Mise en pratique:
(1) Répondez brièvement aux questions suivantes sur le récit du naufrage du Ville de Namur.
(a) À quelle heure les signaux de détresse sont-ils envoyés ?
(b) Quel est le numéro du canot dans lequel le capitaine jette les papiers ?
(c) D'où provient la fumée noire qui envahit le salon ?
(2) Prolongez le récit du naufrage du Ville de Namur à la suite de sa dernière phrase.

Grymonprez appelle Verhas et lui remet le point. De la passerelle, le radio constate que le pont avant est déjà au niveau de l'eau... Le poste. de secours est mis en marche et à 18 h 12 les signaux de détresse sont envoyés.
De sa passerelle, le capitaine, que s'est muni du livre de bord, aperçoit la cale 2 ouverte et pleine d'eau jusqu'au niveau du pont. De plus il constate que l'avant s'enfonce rapidement. De nombreux chevaux sont tués et horriblement déchiquetés, d'autres se débattent violemment pour échapper à la noyade... Il ordonne au radio de rejoindre son canot, puis se dirige vers sa cabine pour y prendre les papiers du navire et les siens propres, jette le tout, dans son canot, le n° 1, et passe rapidement auprès de chacune des embarcations pour s'enquérir auprès des officiers si leurs hommes sont tous présents. Sur leur réponse affirmative, et vu la rapidité avec laquelle sombre le Ville de Namur, le capitaine donne ordre de descendre les canots.

De plus, afin de s'assurer que personne n'est resté en arrière, Grymonprez descend lui-même vers les locaux de l'équipage, par la descente menant au salon. Celui-ci est envahi par une épaisse fumée noire provenant du mazout en feu dans la chaufferie envahie par la mer.

Se rendant compte de l'impossibilité d'aller plus loin„ le capitaine appelle à pleins poumons. Aucune réponse ne lui parvenant, il remonte vers le pont des canots. Là, il rencontre Verhas qui lui annonce que les SOS ont été lancés, mais ne peut affirmer que ses appels ont été, entendus. Le temps manque pour rester à l'écoute...

Entrées fournies:
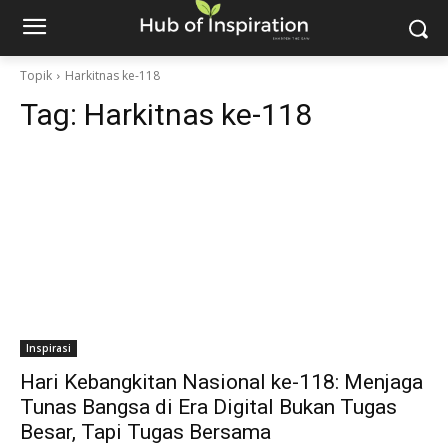
Topik
Harkitnas ke-118
Tag:
Harkitnas ke-118
Inspirasi
Hari Kebangkitan Nasional ke-118: Menjaga
Tunas Bangsa di Era Digital Bukan Tugas
Besar, Tapi Tugas Bersama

Corrigé:
(1)
(a) À 18 h 12.
(b) Le n° 1.
(c) Du mazout en feu dans la chaufferie envahie par la mer.

(2)
Quelques minutes ont passé Le capitaine se rend compte que le navire coule de plus en plus rapidement. Il ordonne à Verhas de sauter dans le canot 1, en fait autant et l'embarcation descend immédiatement.

Parvenus à la surface, les hommes remarquent que, l'avant du navire déjà sous eau, Ville de Na: mur commence à se dresser. Des chevaux nagent autour du navire, d'autres parcourent l'avant qui se dérobe sous leurs pattes au fur et à mesure qu'augmente l'inclinaison. Ceux qui sont logés à l'arrière, affolés par les déflagration d'abord, puis perdant pied par suite de l'angle de plus en plus sensible, glissent, tombent et s'écrasent sur les superstructures en se brisant les pattes ou s'éventrent sur les aspérités. D'autres se débattent furieusement, brisent leurs entraves et s'échappent pour venir grossir le tas de corps accumulés au bas des superstructures arrières du château central... Rappelons qu'il y a cinq cent vingt chevaux et mulets à bord.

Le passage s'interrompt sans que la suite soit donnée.